Give the number of lines in the data below that contain "History", and only that number.

**Exercise data:**

#####

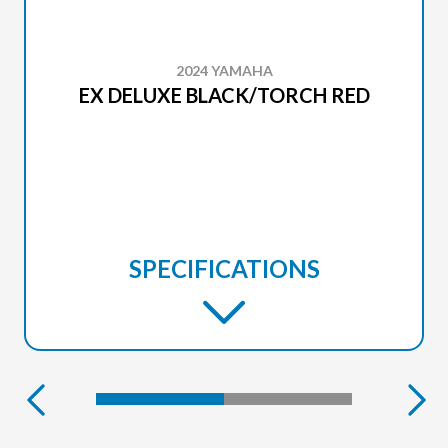
2024 YAMAHA
EX DELUXE BLACK/TORCH RED
SPECIFICATIONS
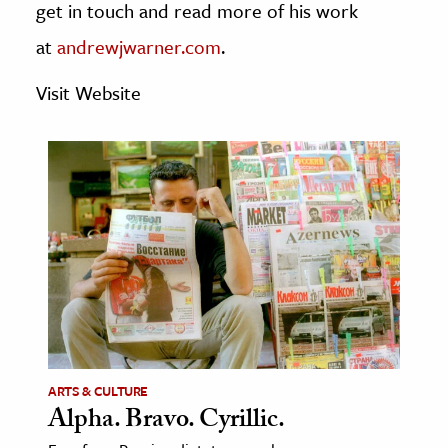
get in touch and read more of his work
age & Literature
at
andrewjwarner.com
.
rming Arts
Visit Website
cation & Society
tion
yle
ion
l Sciences
tics & History
ics & Government
History
 History
ARTS & CULTURE
l History
Alpha. Bravo. Cyrillic.
y History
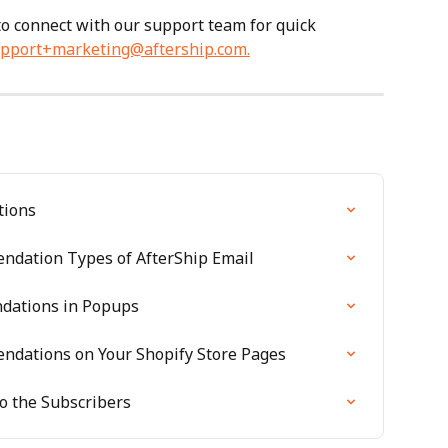
 to connect with our support team for quick 
pport+marketing@aftership.com
.
tions
ndation Types of AfterShip Email
dations in Popups
dations on Your Shopify Store Pages
o the Subscribers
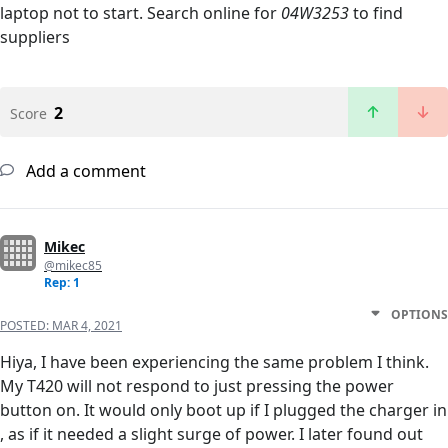
laptop not to start. Search online for
04W3253
to find
suppliers
2
Score
Add a comment
Mikec
@mikec85
Rep: 1
OPTIONS
POSTED:
MAR 4, 2021
Hiya, I have been experiencing the same problem I think.
My T420 will not respond to just pressing the power
button on. It would only boot up if I plugged the charger in
, as if it needed a slight surge of power. I later found out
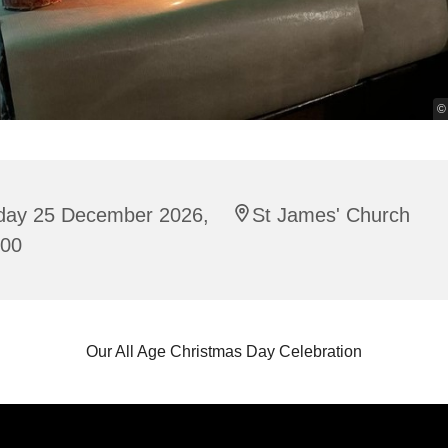
©
iday 25 December 2026,
St James' Church
:00
Our All Age Christmas Day Celebration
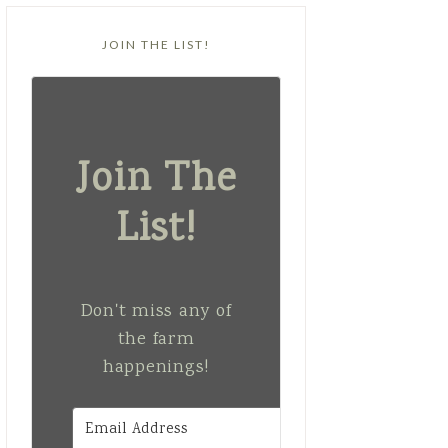
JOIN THE LIST!
Join The
List!
Don't miss any of
the farm
happenings!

#####

**Result of the task:**
5